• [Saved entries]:
──────────────────────────────

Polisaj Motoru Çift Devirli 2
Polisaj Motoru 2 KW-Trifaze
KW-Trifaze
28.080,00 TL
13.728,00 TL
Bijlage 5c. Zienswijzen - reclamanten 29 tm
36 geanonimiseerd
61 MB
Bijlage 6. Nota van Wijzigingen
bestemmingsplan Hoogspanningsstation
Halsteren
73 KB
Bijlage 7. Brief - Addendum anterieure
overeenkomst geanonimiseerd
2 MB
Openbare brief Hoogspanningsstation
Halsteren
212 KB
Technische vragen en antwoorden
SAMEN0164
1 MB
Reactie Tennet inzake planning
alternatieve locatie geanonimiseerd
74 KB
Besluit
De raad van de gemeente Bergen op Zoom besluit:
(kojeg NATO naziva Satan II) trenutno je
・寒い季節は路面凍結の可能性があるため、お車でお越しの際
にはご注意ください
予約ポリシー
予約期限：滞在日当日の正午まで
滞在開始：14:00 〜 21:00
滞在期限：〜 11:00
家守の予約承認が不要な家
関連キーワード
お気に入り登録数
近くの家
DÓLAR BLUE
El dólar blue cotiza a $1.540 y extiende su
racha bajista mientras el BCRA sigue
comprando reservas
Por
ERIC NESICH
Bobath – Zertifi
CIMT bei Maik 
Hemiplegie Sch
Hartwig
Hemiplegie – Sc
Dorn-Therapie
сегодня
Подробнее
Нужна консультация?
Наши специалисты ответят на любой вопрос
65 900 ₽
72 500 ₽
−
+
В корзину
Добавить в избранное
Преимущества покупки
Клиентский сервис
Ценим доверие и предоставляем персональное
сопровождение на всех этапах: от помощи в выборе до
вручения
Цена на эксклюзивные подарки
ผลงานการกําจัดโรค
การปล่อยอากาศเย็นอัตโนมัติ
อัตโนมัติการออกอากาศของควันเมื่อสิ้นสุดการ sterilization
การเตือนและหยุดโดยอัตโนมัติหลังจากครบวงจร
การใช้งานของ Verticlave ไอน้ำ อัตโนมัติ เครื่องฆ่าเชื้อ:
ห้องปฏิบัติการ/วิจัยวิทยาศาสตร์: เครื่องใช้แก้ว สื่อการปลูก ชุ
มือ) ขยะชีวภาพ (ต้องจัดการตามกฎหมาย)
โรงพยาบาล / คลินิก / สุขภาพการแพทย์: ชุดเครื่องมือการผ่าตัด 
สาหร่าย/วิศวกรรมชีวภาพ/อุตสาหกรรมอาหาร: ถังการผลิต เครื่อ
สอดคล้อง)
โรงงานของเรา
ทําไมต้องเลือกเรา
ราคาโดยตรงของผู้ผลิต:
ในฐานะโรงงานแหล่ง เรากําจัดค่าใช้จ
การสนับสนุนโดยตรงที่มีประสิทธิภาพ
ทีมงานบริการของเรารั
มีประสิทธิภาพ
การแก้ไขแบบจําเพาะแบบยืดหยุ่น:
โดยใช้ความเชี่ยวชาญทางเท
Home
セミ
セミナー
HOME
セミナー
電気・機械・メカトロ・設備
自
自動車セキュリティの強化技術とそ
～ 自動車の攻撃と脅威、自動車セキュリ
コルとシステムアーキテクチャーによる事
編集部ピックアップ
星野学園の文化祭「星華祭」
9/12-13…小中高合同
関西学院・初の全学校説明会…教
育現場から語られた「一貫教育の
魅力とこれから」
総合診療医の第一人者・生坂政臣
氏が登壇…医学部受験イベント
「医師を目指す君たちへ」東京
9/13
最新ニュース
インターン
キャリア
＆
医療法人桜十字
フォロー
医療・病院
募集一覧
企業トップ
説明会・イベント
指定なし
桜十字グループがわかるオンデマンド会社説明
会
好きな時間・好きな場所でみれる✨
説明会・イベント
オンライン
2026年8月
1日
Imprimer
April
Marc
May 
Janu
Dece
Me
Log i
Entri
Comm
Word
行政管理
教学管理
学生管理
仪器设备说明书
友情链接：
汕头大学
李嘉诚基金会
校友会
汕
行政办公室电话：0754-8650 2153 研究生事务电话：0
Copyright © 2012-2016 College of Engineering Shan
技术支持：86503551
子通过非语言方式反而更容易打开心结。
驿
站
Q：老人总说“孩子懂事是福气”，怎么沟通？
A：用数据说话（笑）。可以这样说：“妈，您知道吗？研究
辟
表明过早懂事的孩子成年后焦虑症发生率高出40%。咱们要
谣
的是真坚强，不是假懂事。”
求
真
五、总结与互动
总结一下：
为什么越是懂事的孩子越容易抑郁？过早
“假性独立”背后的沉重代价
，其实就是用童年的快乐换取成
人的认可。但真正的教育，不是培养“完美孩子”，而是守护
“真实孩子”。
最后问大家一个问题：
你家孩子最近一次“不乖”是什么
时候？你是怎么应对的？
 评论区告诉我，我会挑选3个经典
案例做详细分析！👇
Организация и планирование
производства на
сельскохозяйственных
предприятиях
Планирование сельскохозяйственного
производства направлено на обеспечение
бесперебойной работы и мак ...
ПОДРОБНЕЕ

──────────────────────────────

• [Work to be completed]:
Replace "Hoogspanningsstation" with "Schakelstation" in the entries from the first line up to and including the line with "滞在期限：〜 11:00". Give those lines again with nothing else changed.

• [Response to the exercise]:
Polisaj Motoru Çift Devirli 2
Polisaj Motoru 2 KW-Trifaze
KW-Trifaze
28.080,00 TL
13.728,00 TL
Bijlage 5c. Zienswijzen - reclamanten 29 tm
36 geanonimiseerd
61 MB
Bijlage 6. Nota van Wijzigingen
bestemmingsplan Schakelstation
Halsteren
73 KB
Bijlage 7. Brief - Addendum anterieure
overeenkomst geanonimiseerd
2 MB
Openbare brief Schakelstation
Halsteren
212 KB
Technische vragen en antwoorden
SAMEN0164
1 MB
Reactie Tennet inzake planning
alternatieve locatie geanonimiseerd
74 KB
Besluit
De raad van de gemeente Bergen op Zoom besluit:
(kojeg NATO naziva Satan II) trenutno je
・寒い季節は路面凍結の可能性があるため、お車でお越しの際
にはご注意ください
予約ポリシー
予約期限：滞在日当日の正午まで
滞在開始：14:00 〜 21:00
滞在期限：〜 11:00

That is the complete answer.